[Records from a data collection]
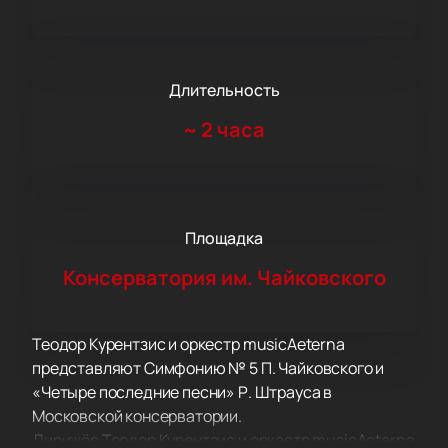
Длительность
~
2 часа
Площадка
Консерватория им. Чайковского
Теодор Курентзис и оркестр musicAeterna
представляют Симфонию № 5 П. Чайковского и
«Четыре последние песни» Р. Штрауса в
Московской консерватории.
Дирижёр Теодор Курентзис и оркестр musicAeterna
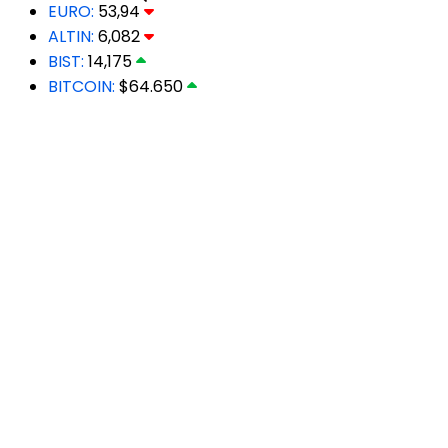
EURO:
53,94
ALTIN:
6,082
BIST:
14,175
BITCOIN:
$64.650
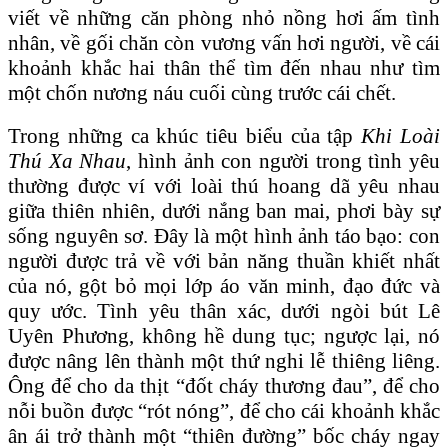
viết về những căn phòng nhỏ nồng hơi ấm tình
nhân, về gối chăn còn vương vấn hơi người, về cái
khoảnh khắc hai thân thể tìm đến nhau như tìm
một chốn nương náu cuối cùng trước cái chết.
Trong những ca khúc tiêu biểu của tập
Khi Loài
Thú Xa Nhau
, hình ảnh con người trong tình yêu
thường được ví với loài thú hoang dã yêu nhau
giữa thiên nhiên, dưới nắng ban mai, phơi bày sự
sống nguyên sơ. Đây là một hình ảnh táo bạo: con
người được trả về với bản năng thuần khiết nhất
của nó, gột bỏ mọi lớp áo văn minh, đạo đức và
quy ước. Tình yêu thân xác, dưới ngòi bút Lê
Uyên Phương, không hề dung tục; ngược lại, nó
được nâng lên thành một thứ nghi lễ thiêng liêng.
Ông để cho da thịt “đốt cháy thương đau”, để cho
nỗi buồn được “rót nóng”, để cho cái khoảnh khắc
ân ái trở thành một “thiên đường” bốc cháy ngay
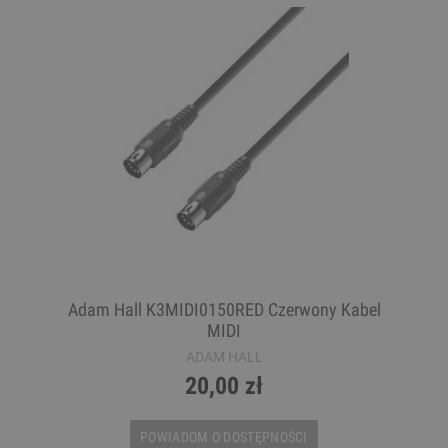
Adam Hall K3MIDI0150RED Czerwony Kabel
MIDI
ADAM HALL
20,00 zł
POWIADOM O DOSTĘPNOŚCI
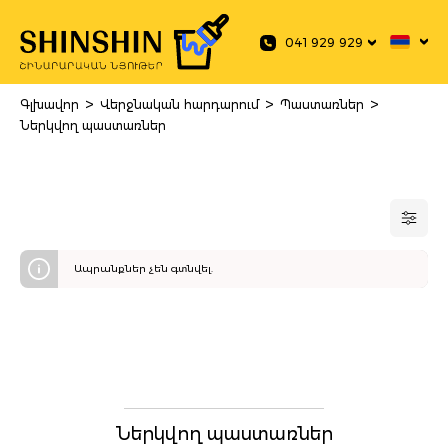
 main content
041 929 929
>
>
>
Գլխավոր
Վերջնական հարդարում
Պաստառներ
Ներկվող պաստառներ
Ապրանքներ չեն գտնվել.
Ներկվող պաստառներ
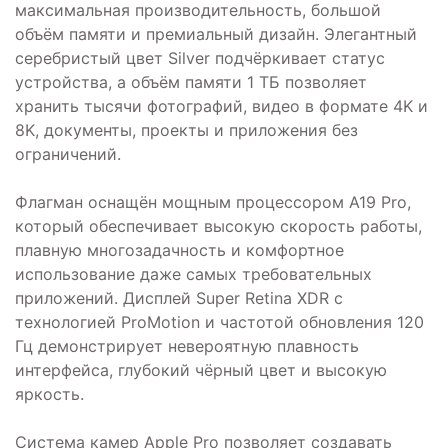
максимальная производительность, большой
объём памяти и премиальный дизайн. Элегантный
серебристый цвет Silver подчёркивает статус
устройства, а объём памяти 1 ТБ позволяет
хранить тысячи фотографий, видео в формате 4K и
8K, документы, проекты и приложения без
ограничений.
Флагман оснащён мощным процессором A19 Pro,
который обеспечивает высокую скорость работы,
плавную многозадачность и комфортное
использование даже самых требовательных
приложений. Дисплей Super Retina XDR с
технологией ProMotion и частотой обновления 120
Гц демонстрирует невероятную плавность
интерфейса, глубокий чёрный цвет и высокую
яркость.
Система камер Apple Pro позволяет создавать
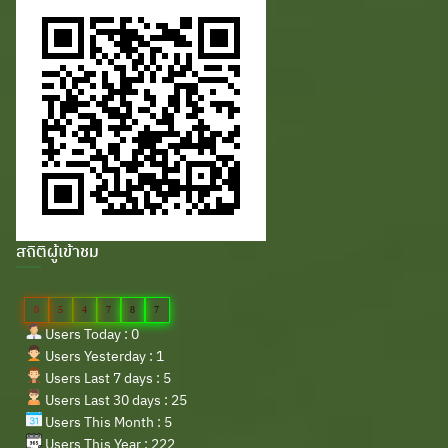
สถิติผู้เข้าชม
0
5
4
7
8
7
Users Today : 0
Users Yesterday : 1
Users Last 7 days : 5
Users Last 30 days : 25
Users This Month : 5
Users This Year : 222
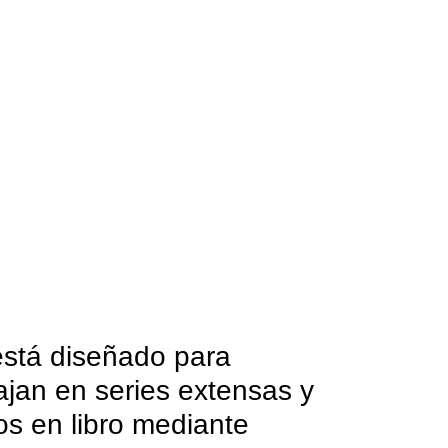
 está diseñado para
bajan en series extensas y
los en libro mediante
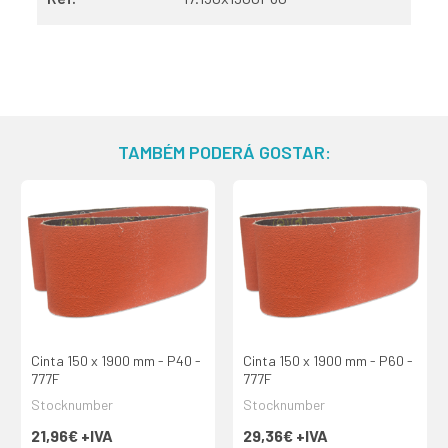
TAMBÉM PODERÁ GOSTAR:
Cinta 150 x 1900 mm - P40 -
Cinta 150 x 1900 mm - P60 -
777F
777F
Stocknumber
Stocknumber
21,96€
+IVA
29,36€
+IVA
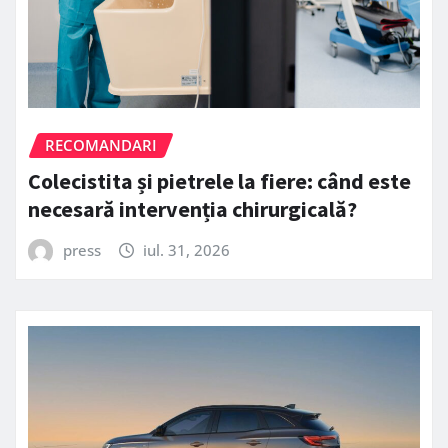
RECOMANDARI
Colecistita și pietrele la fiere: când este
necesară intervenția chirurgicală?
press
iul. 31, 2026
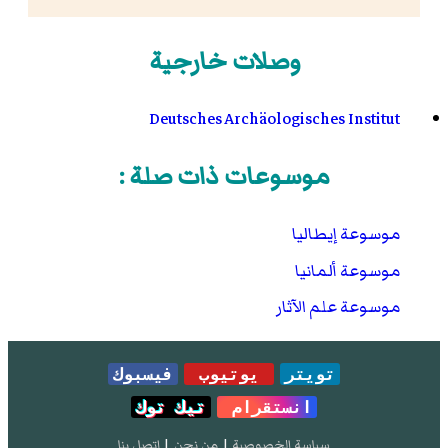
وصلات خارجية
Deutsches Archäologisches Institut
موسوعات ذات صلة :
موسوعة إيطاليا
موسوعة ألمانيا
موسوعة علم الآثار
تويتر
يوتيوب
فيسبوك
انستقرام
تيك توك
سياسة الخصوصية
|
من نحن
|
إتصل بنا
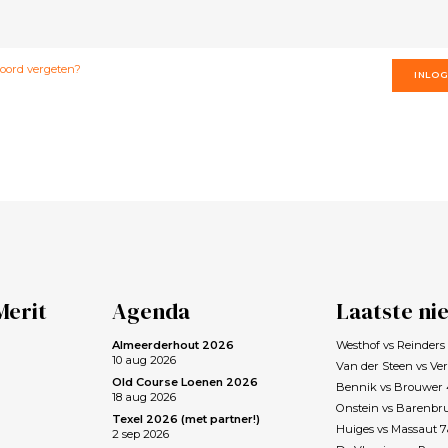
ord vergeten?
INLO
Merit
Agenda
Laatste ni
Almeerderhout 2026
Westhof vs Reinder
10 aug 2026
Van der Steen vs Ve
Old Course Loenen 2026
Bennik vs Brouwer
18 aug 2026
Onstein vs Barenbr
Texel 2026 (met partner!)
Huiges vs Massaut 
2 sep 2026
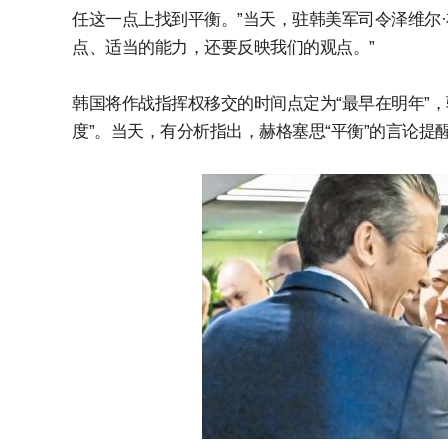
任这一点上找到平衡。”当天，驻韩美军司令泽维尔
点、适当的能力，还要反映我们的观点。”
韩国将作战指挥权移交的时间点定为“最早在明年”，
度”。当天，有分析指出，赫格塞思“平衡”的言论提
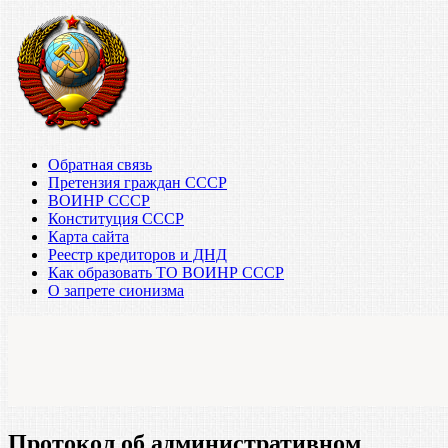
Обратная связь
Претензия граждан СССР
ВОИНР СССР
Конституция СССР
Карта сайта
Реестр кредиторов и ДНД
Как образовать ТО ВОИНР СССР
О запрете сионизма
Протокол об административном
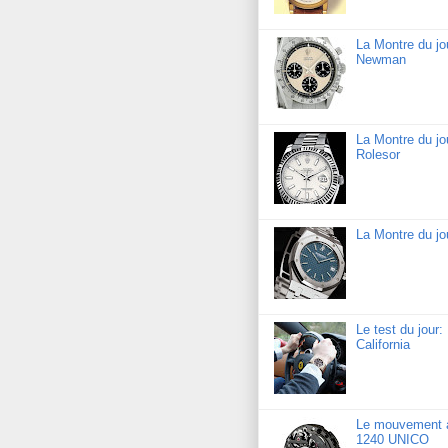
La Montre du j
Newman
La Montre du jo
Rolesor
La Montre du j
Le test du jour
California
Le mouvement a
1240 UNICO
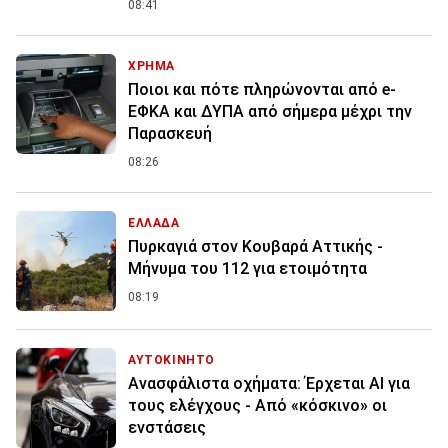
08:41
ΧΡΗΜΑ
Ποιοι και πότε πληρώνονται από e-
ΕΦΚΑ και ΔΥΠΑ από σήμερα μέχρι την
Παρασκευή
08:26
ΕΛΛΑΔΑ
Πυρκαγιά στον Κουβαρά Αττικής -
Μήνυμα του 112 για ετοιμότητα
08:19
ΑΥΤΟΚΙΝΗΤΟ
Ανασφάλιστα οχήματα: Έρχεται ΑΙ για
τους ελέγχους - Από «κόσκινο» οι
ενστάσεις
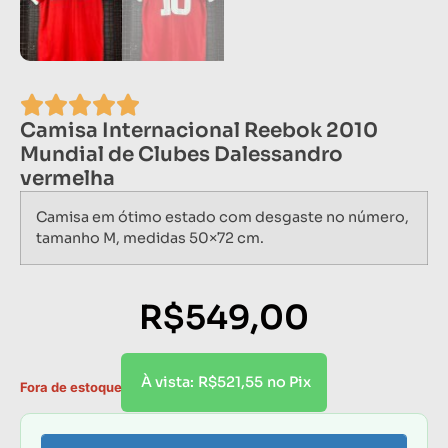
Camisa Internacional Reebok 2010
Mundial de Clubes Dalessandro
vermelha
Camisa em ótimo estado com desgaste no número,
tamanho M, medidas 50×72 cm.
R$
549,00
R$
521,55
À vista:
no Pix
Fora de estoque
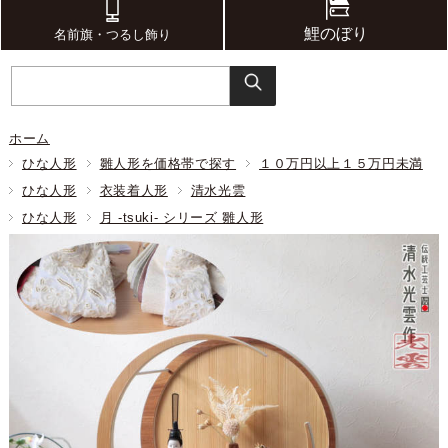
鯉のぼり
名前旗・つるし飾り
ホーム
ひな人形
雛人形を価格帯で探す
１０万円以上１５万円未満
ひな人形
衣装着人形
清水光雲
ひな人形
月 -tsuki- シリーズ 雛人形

TASK DIRECTIONS> What you return must match each record exactly and contain no images.

ANSWER TO THIS TASK>
Длительность
~
2 часа
Площадка
Консерватория им. Чайковского
Теодор Курентзис и оркестр musicAeterna
представляют Симфонию № 5 П. Чайковского и
«Четыре последние песни» Р. Штрауса в
Московской консерватории.
Дирижёр Теодор Курентзис и оркестр musicAeterna
EURO:
53,94
ALTIN:
6,082
BIST:
14,175
BITCOIN:
$64.650
viết về những căn phòng nhỏ nồng hơi ấm tình
nhân, về gối chăn còn vương vấn hơi người, về cái
khoảnh khắc hai thân thể tìm đến nhau như tìm
một chốn nương náu cuối cùng trước cái chết.
Trong những ca khúc tiêu biểu của tập
Khi Loài
Thú Xa Nhau
, hình ảnh con người trong tình yêu
thường được ví với loài thú hoang dã yêu nhau
giữa thiên nhiên, dưới nắng ban mai, phơi bày sự
sống nguyên sơ. Đây là một hình ảnh táo bạo: con
người được trả về với bản năng thuần khiết nhất
của nó, gột bỏ mọi lớp áo văn minh, đạo đức và
quy ước. Tình yêu thân xác, dưới ngòi bút Lê
Uyên Phương, không hề dung tục; ngược lại, nó
được nâng lên thành một thứ nghi lễ thiêng liêng.
Ông để cho da thịt “đốt cháy thương đau”, để cho
nỗi buồn được “rót nóng”, để cho cái khoảnh khắc
ân ái trở thành một “thiên đường” bốc cháy ngay
Adam Hall K3MIDI0150RED Czerwony Kabel
MIDI
ADAM HALL
20,00 zł
POWIADOM O DOSTĘPNOŚCI
 main content
041 929 929
>
>
>
Գլխավոր
Վերջնական հարդարում
Պաստառներ
Ներկվող պաստառներ
Ապրանքներ չեն գտնվել.
Ներկվող պաստառներ
максимальная производительность, большой
объём памяти и премиальный дизайн. Элегантный
серебристый цвет Silver подчёркивает статус
устройства, а объём памяти 1 ТБ позволяет
хранить тысячи фотографий, видео в формате 4K и
8K, документы, проекты и приложения без
ограничений.
Флагман оснащён мощным процессором A19 Pro,
который обеспечивает высокую скорость работы,
плавную многозадачность и комфортное
использование даже самых требовательных
приложений. Дисплей Super Retina XDR с
технологией ProMotion и частотой обновления 120
Гц демонстрирует невероятную плавность
интерфейса, глубокий чёрный цвет и высокую
яркость.
Система камер Apple Pro позволяет создавать
สถิติผู้เข้าชม
0
5
4
7
8
7
Users Today : 0
Users Yesterday : 1
Users Last 7 days : 5
Users Last 30 days : 25
Users This Month : 5
Users This Year : 222
 está diseñado para
bajan en series extensas y
los en libro mediante
TAMBÉM PODERÁ GOSTAR:
Cinta 150 x 1900 mm - P40 -
Cinta 150 x 1900 mm - P60 -
777F
777F
Stocknumber
Stocknumber
21,96€
+IVA
29,36€
+IVA
RECOMANDARI
Colecistita și pietrele la fiere: când este
necesară intervenția chirurgicală?
press
iul. 31, 2026
وصلات خارجية
Deutsches Archäologisches Institut
موسوعات ذات صلة :
موسوعة إيطاليا
موسوعة ألمانيا
موسوعة علم الآثار
تويتر
يوتيوب
فيسبوك
انستقرام
تيك توك
سياسة الخصوصية
|
من نحن
|
إتصل بنا
ord vergeten?
INLO
Merit
Agenda
Laatste ni
Almeerderhout 2026
Westhof vs Reinder
10 aug 2026
Van der Steen vs Ve
Old Course Loenen 2026
Bennik vs Brouwer
18 aug 2026
Onstein vs Barenbr
Texel 2026 (met partner!)
Huiges vs Massaut 
2 sep 2026
任这一点上找到平衡。”当天，驻韩美军司令泽维尔
点、适当的能力，还要反映我们的观点。”
韩国将作战指挥权移交的时间点定为“最早在明年”，
度”。当天，有分析指出，赫格塞思“平衡”的言论提
Обратная связь
Претензия граждан СССР
ВОИНР СССР
Конституция СССР
Карта сайта
Реестр кредиторов и ДНД
Как образовать ТО ВОИНР СССР
О запрете сионизма
Протокол об административном
La Montre du j
Newman
La Montre du jo
Rolesor
La Montre du j
Le test du jour
California
Le mouvement a
1240 UNICO
08:41
ΧΡΗΜΑ
Ποιοι και πότε πληρώνονται από e-
ΕΦΚΑ και ΔΥΠΑ από σήμερα μέχρι την
Παρασκευή
08:26
ΕΛΛΑΔΑ
Πυρκαγιά στον Κουβαρά Αττικής -
Μήνυμα του 112 για ετοιμότητα
08:19
ΑΥΤΟΚΙΝΗΤΟ
Ανασφάλιστα οχήματα: Έρχεται ΑΙ για
τους ελέγχους - Από «κόσκινο» οι
ενστάσεις
Camisa Internacional Reebok 2010
Mundial de Clubes Dalessandro
vermelha
Camisa em ótimo estado com desgaste no número,
tamanho M, medidas 50×72 cm.
R$
549,00
R$
521,55
À vista:
no Pix
Fora de estoque
鯉のぼり
名前旗・つるし飾り
ホーム
ひな人形
雛人形を価格帯で探す
１０万円以上１５万円未満
ひな人形
衣装着人形
清水光雲
ひな人形
月 -tsuki- シリーズ 雛人形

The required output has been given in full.